Media support on Android 3.0 is extensive yet limited. It's extensive because the OS supports a wide variety of media formats. For audio, you can expect to play AAC, AMR, MP3, and XMF files. For video, the OS supports MPEG-4 and the H.263 and H.264 formats.
However, Android has a long way to go in terms of a media ecosystem. Apple has a complete lock on audio and video content, having secured licensing arrangements with just about every media company on the planet (and a few on Mars).
Meanwhile, Google seems to be sitting this one out. It has made some attempts at providing content. For example, you can use the Amazon MP3 app to purchase music, and the prices are reasonable.
Motorola claims there is a Blockbuster app in the works for the Xoom so it will be possible, at some point in the future, to rent a movie or TV show. However, there is not one standard way to rent or purchase music and movies, and that is one area where Samsung has a decided edge with the Media Hub app. The app is not perfect – the interface is not that exciting and some popular shows and movies are not available, but it is a good first attempt.

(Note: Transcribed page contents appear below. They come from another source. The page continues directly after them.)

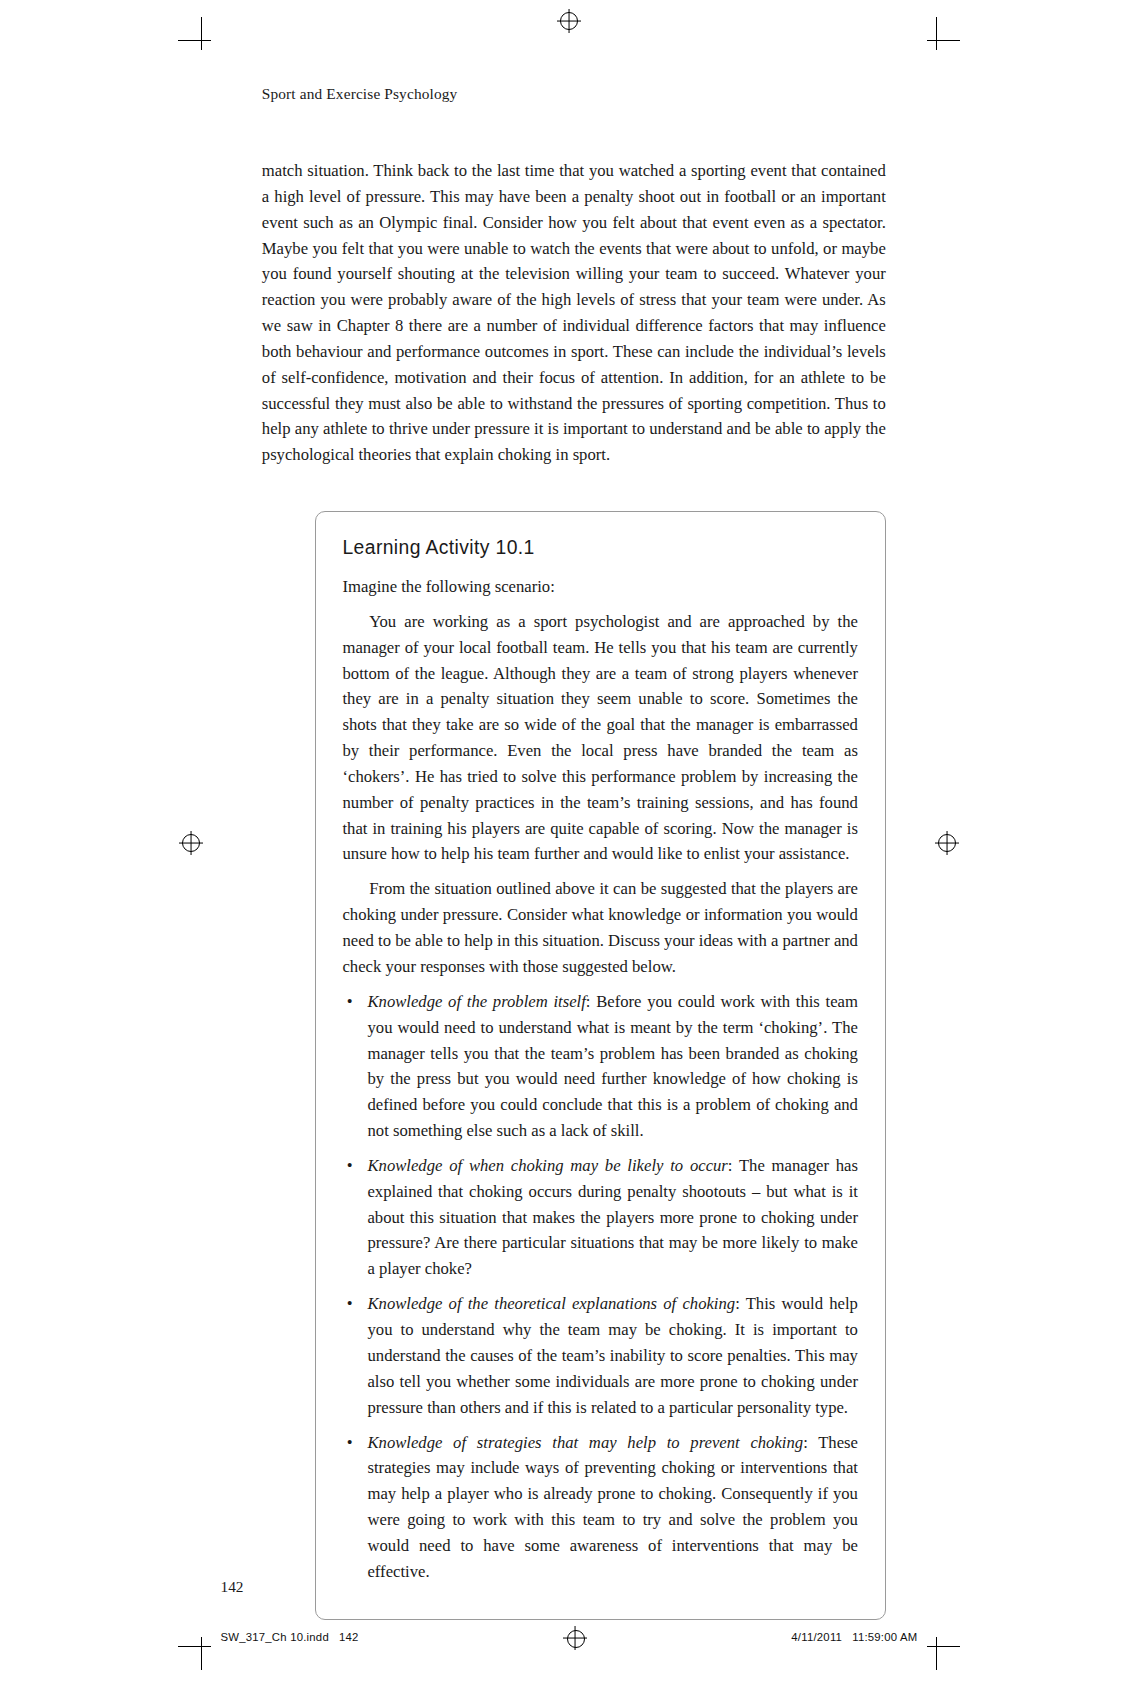Sport and Exercise Psychology
match situation. Think back to the last time that you watched a sporting event that contained a high level of pressure. This may have been a penalty shoot out in football or an important event such as an Olympic final. Consider how you felt about that event even as a spectator. Maybe you felt that you were unable to watch the events that were about to unfold, or maybe you found yourself shouting at the television willing your team to succeed. Whatever your reaction you were probably aware of the high levels of stress that your team were under. As we saw in Chapter 8 there are a number of individual difference factors that may influence both behaviour and performance outcomes in sport. These can include the individual’s levels of self-confidence, motivation and their focus of attention. In addition, for an athlete to be successful they must also be able to withstand the pressures of sporting competition. Thus to help any athlete to thrive under pressure it is important to understand and be able to apply the psychological theories that explain choking in sport.
Learning Activity 10.1
Imagine the following scenario:
You are working as a sport psychologist and are approached by the manager of your local football team. He tells you that his team are currently bottom of the league. Although they are a team of strong players whenever they are in a penalty situation they seem unable to score. Sometimes the shots that they take are so wide of the goal that the manager is embarrassed by their performance. Even the local press have branded the team as ‘chokers’. He has tried to solve this performance problem by increasing the number of penalty practices in the team’s training sessions, and has found that in training his players are quite capable of scoring. Now the manager is unsure how to help his team further and would like to enlist your assistance.
From the situation outlined above it can be suggested that the players are choking under pressure. Consider what knowledge or information you would need to be able to help in this situation. Discuss your ideas with a partner and check your responses with those suggested below.
Knowledge of the problem itself: Before you could work with this team you would need to understand what is meant by the term ‘choking’. The manager tells you that the team’s problem has been branded as choking by the press but you would need further knowledge of how choking is defined before you could conclude that this is a problem of choking and not something else such as a lack of skill.
Knowledge of when choking may be likely to occur: The manager has explained that choking occurs during penalty shootouts – but what is it about this situation that makes the players more prone to choking under pressure? Are there particular situations that may be more likely to make a player choke?
Knowledge of the theoretical explanations of choking: This would help you to understand why the team may be choking. It is important to understand the causes of the team’s inability to score penalties. This may also tell you whether some individuals are more prone to choking under pressure than others and if this is related to a particular personality type.
Knowledge of strategies that may help to prevent choking: These strategies may include ways of preventing choking or interventions that may help a player who is already prone to choking. Consequently if you were going to work with this team to try and solve the problem you would need to have some awareness of interventions that may be effective.
142
SW_317_Ch 10.indd 142 4/11/2011 11:59:00 AM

There are very few tablet apps available for media overall on Android 3.0. That will change soon hopefully – there isn't even a Pandora client for Android 3.0 yet. Of course, you can use the smartphone version of Android apps running in a small window.
Fortunately, Android 3.0 has one advantage over the iPad 2 and Samsung Galaxy Tabs: you can view Adobe Flash content in the browser (the Flash support just became available late last week). To get Flash to work, you need the latest Android update and a Flash client that is free to download.
Once installed, you can access sites like Last.fm to play music, visit rich-content sites like YouTube to play videos and even play Flash games through the browser. Hulu.com doesn't work for US users, and blocks access to content, even though the Flash files do work.